I empathized with Elizabeth, the confessional narrator of Want, Lynn Steger Strong’s moving second novel ... As a narrator, Elizabeth is smart and funny and literary to the marrow. The books she inhales for sustenance have turned out to be a great addition to my own pandemic pile. (Thank you, Ms. Strong.) But her tale of woe is in many ways painfully familiar, and Want often reads like the plotless treadmill diary of a 30-something artist-class white Brooklynite who was born into what she unrealistically thought was a safer, more forgiving world. As I read on, engaged, sympathetic and often frustrated, I found myself in that strange space of feeling deeply for her predicament, yet wanting to shake sense into her: Keep your two lousy jobs and send your husband back to work! But what looks at first glance like a couple too entitled and spoiled to face the music ultimately lays bare what happens to people so vulnerable and idealistic that they are seemingly unable to climb out of the hole they’ve dug together.
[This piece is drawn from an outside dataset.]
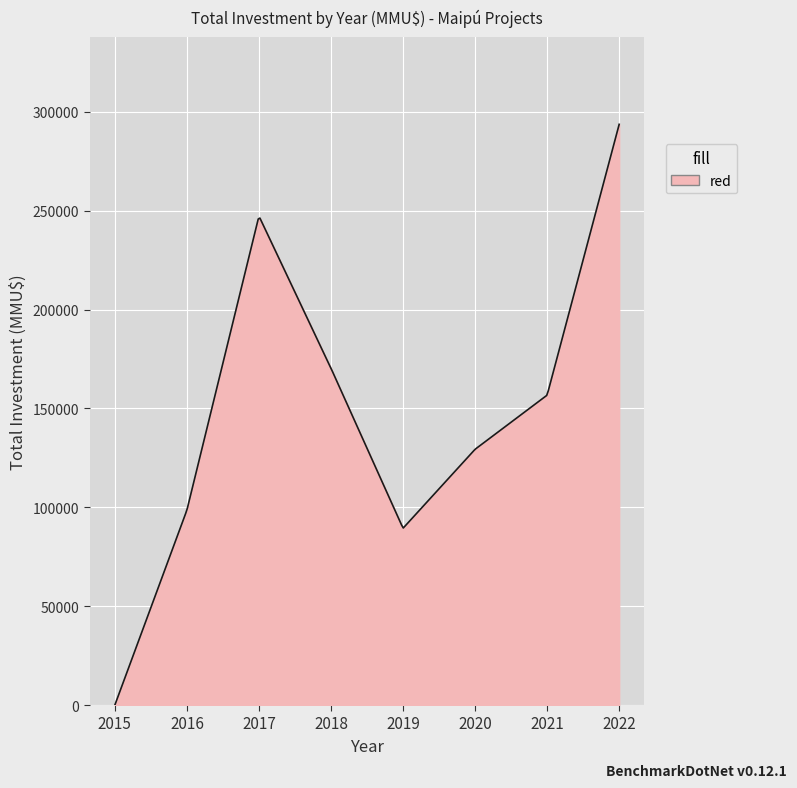

What is the difference between the maximum and minimum values?

293749.0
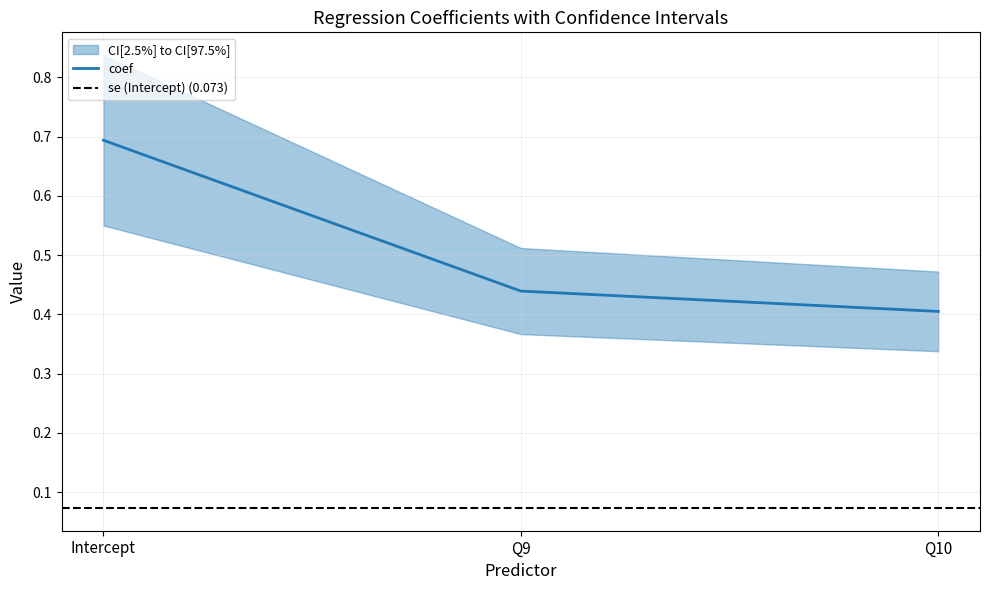

Does the chart display data point markers on the line(s)?

No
Viewed from that angle, the book proved more interesting, and it turns out some of the heroine’s fecklessness is related to long-ago psychological torment that brought both Elizabeth and Sasha to their knees ... While it doesn’t fix the world or even pay the rent, in companionship there is grace.
... immersive ... Want is so sharp about economic fragility and just how close to the edge people are—even with the seeming safeguard of middle-class jobs and good educations. The narrator's voice is the great draw here: It's tough, smart, semi-reliable, low-level angry. We're mostly cooped up in her head throughout much of the novel, which is a fine and rich place to be, since the outside world isn't all that compelling ... Strong is not writing about the working poor; nor are her characters homeless or starving. Her narrator isn't asking for pity—the novel wouldn't work if she were. Instead, this is a story about mundane middle-class precariousness, about people who work a lot and owe even more. And it's a story about wanting, always wanting, something else.